One of the attackers was killed during the war, whilst the other three were each sentenced to 28 months in prison. One of the defence lawyers of the attackers said while in court, "Served him right, defending a balija", the latter being a derogatory term for Bosnian Muslims. Alen Glavović, the friend that Srđan saved, survived and fled the war and today lives in Sweden, married with two children. Every year he visits Srđan's grave and Srđan's father with his family. Alen has said that it is his human and moral duty to visit his grave.

==Legacy==
In 2007 Radio Television of Serbia recorded and broadcast a documentary on Srđan Aleksić, named "SRĐO" (hypocoristic form of Srđan). The Trebinje theatre Slovo, which Aleksić himself had been member of, performed a memorial play, Epilog, about his life. In 2011, filming began for the film Circles (Krugovi), which was inspired by the heroic act of Srđan Aleksić and directed by Srđan Golubović. The Republic of Serbia awarded him the Golden Medal of Miloš Obilić in 2012. Srđan Aleksić was posthumously granted a Charter of the Helsinki Committee for Human Rights of Bosnia and Herzegovina. There is an initiative in Bosnia and Herzegovina and Republika Srpska to officially honour him.

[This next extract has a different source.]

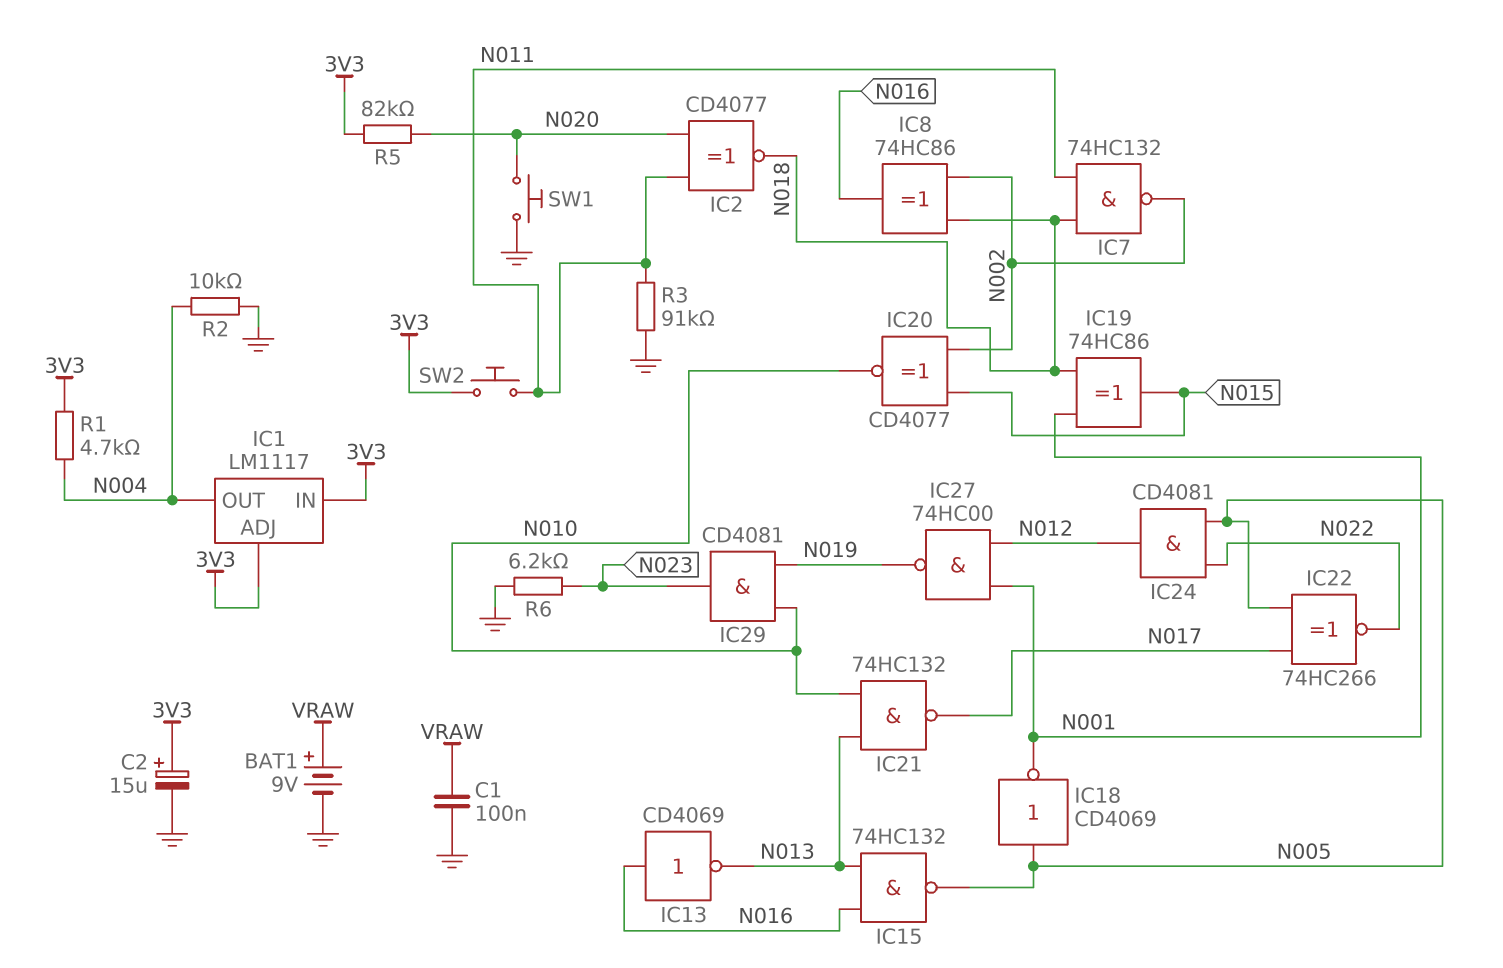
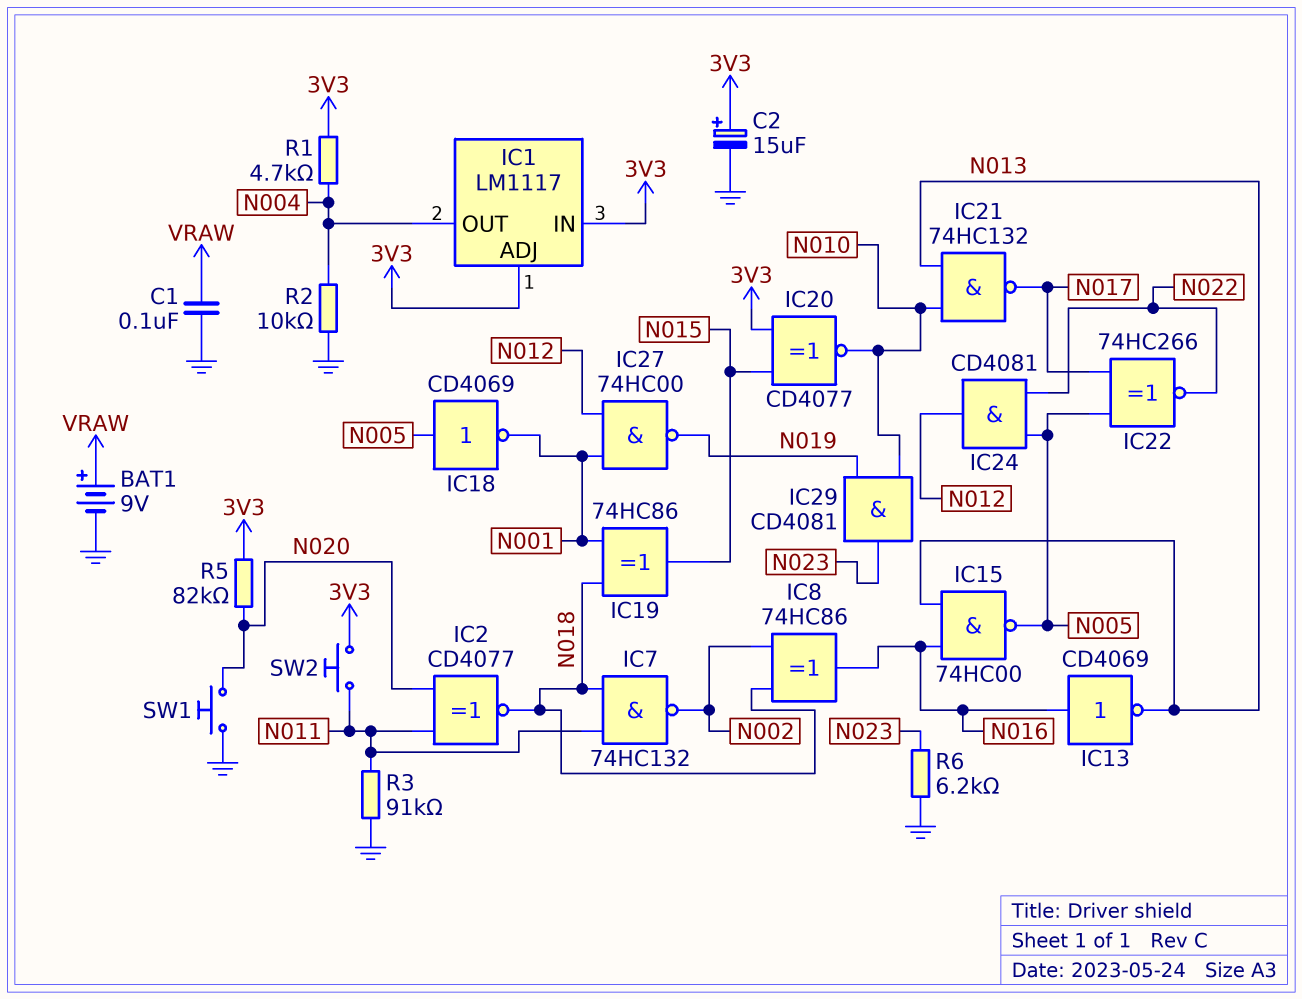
IC15: NAND 74HC132 (in N013, in N016, out N005) -> NAND 74HC00 (in N013, in N016, out N005)
IC20: XNOR CD4077 (in N002, in N015, out N010) -> XNOR CD4077 (in 3V3, in N015, out N010)

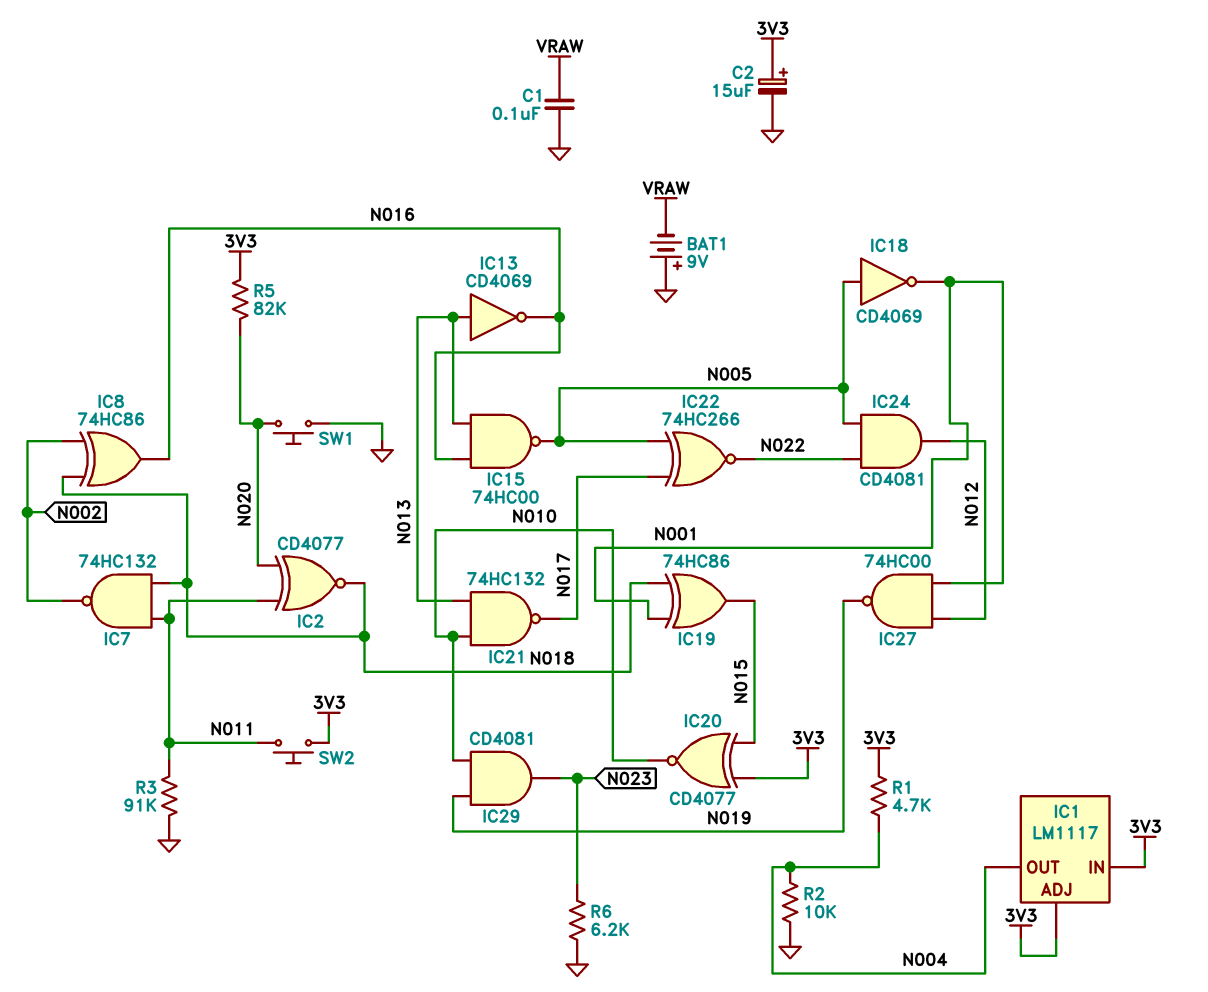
BAT1: 9V (plus VRAW, minus GND) -> 9V (plus GND, minus VRAW)
IC13: NOT CD4069 (in N016, out N013) -> NOT CD4069 (in N013, out N016)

After his death, there has still not been any recognition of him in his home town. The local government of Trebinje is still considering how to honor him in the right way, whether in the form of a monument or a fountain (as of 2012). The former "Street of Great Trees" (ulica velikih drveta) in the Novi Grad municipality of Sarajevo was renamed after him, 15 years after his death, with the municipality saying "Without people like Srđan Aleksić and his heroic deeds, one would lose hope in humanity, and without it our life would have no meaning". A pass is named after him in Zmaj-Jovo's street in Novi Sad, which includes a memorial plaque, and a pass also bears his name in Pančevo.

On July 11, 2013 the Srdjan Aleksic Boulevard was opened near Pobrežje Park in Podgorica, Montenegro, a park dedicated to the civilian casualties of the Yugoslav Wars. A street in New Belgrade, Serbia was named after Srđan Aleksić in early 2016.

In 2013, the Post-Conflict Research Center, a Sarajevo-based NGO, launched its own Srđan Aleksić Youth Competition. The contest, which is run in several cities in Bosnia and Herzegovina, aims to galvanize youths in the country, of all ethnic backgrounds, to share their own stories of inspiration and heroism. The goal is to keep the spirit of Srđan Aleksić alive in young Bosnians today.

Two movies have been produced on the life events of Srđan Aleksić: the 2012 documentary Srdjo, and the 2013 Serbian drama film Krugovi ("Circles"), which won several awards.